Ravi Sood to be paid $183,000.
By Deepak Chitnis
WASHINGTON, DC: A US court has ordered the University of Iowa (UI) to pay a former employee compensation, for taking away his clinical privileges back in 2008, when he was a subordinate doctor at the University’s Carver College of Medicine.
The former employee, Ravi Sood, is to be paid $183,000, the court ruled.
Sood’s troubles with UI began in July of 2008, when he was initially hired as a full-time Visiting Associate to work under Dr. Michael Graham, who was the hospital’s Director of Nuclear Medicine. Soon after beginning his job, however, many of Sood’s colleagues complained that he did really know what he was doing.
After hearing from enough people that Sood was not fit for the job, his billing privileges were revoked in October, followed by his clinical privileges, by Graham. Sood was also told that his contract with the University, which gave him a salary of $100,000, was not going to be renewed the following June.

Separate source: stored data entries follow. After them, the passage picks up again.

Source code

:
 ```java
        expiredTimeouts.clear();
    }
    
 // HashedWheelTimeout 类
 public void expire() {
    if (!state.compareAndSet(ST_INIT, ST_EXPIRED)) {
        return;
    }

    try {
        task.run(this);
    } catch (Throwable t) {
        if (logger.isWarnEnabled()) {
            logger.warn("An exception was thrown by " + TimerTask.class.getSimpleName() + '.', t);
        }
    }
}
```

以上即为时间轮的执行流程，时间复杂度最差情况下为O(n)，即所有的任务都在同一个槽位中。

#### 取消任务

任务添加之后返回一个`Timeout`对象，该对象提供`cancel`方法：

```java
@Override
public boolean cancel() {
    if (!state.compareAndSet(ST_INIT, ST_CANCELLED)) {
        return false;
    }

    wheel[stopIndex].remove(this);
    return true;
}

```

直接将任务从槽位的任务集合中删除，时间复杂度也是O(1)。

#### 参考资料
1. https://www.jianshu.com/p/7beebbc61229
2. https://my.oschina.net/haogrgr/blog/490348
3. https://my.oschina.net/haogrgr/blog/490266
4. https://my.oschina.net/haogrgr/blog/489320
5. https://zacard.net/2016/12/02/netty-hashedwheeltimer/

Sood took his case to higher-ups, who realized that Sood should never have had his clinical privileges stripped from him regardless of his performance, because such action requires the approval of a committee, which must investigate and review the case.

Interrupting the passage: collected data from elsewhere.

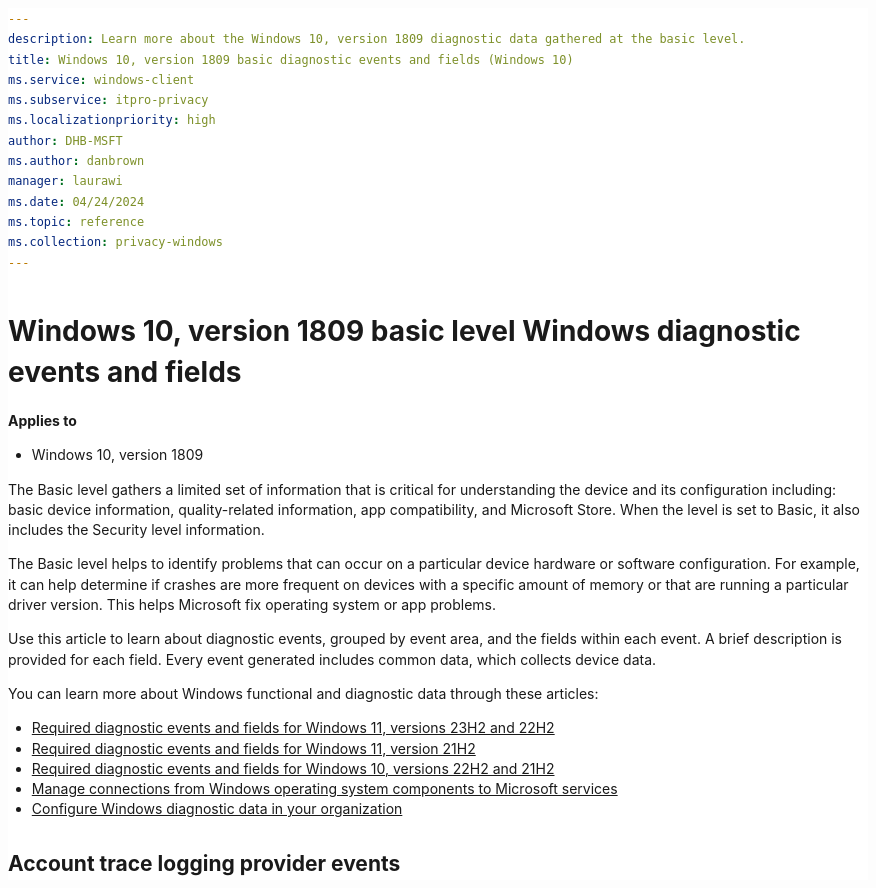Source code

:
 ```yaml
---
description: Learn more about the Windows 10, version 1809 diagnostic data gathered at the basic level.
title: Windows 10, version 1809 basic diagnostic events and fields (Windows 10)
ms.service: windows-client
ms.subservice: itpro-privacy
ms.localizationpriority: high
author: DHB-MSFT
ms.author: danbrown
manager: laurawi
ms.date: 04/24/2024
ms.topic: reference
ms.collection: privacy-windows
---
```



# Windows 10, version 1809 basic level Windows diagnostic events and fields

 **Applies to**

- Windows 10, version 1809

The Basic level gathers a limited set of information that is critical for understanding the device and its configuration including: basic device information, quality-related information, app compatibility, and Microsoft Store. When the level is set to Basic, it also includes the Security level information.

The Basic level helps to identify problems that can occur on a particular device hardware or software configuration. For example, it can help determine if crashes are more frequent on devices with a specific amount of memory or that are running a particular driver version. This helps Microsoft fix operating system or app problems.

Use this article to learn about diagnostic events, grouped by event area, and the fields within each event. A brief description is provided for each field. Every event generated includes common data, which collects device data.

You can learn more about Windows functional and diagnostic data through these articles:

- [Required diagnostic events and fields for Windows 11, versions 23H2 and 22H2](required-diagnostic-events-fields-windows-11-22H2.md)
- [Required diagnostic events and fields for Windows 11, version 21H2](required-windows-11-diagnostic-events-and-fields.md)
- [Required diagnostic events and fields for Windows 10, versions 22H2 and 21H2](required-windows-diagnostic-data-events-and-fields-2004.md)
- [Manage connections from Windows operating system components to Microsoft services](manage-connections-from-windows-operating-system-components-to-microsoft-services.md)
- [Configure Windows diagnostic data in your organization](configure-windows-diagnostic-data-in-your-organization.md)


## Account trace logging provider events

A lawsuit against the University was then filed in 2010, for breach of contract and violation of civil rights, with the Iowa Board of Regents also listed as a defendant.
Graham has blamed the revocation of Sood’s clinical privileges on a departmental error, saying he never had any intention of taking away more than Sood’d billing abilities. Now the courts have ruled in favor of Sood, although an appeal by UI is certainly possible.
Of the $183,000 sum, $37,000 will go to Sood as restitution for damages done to him, while the remainder is compensation for legal fees accrued during the litigation process.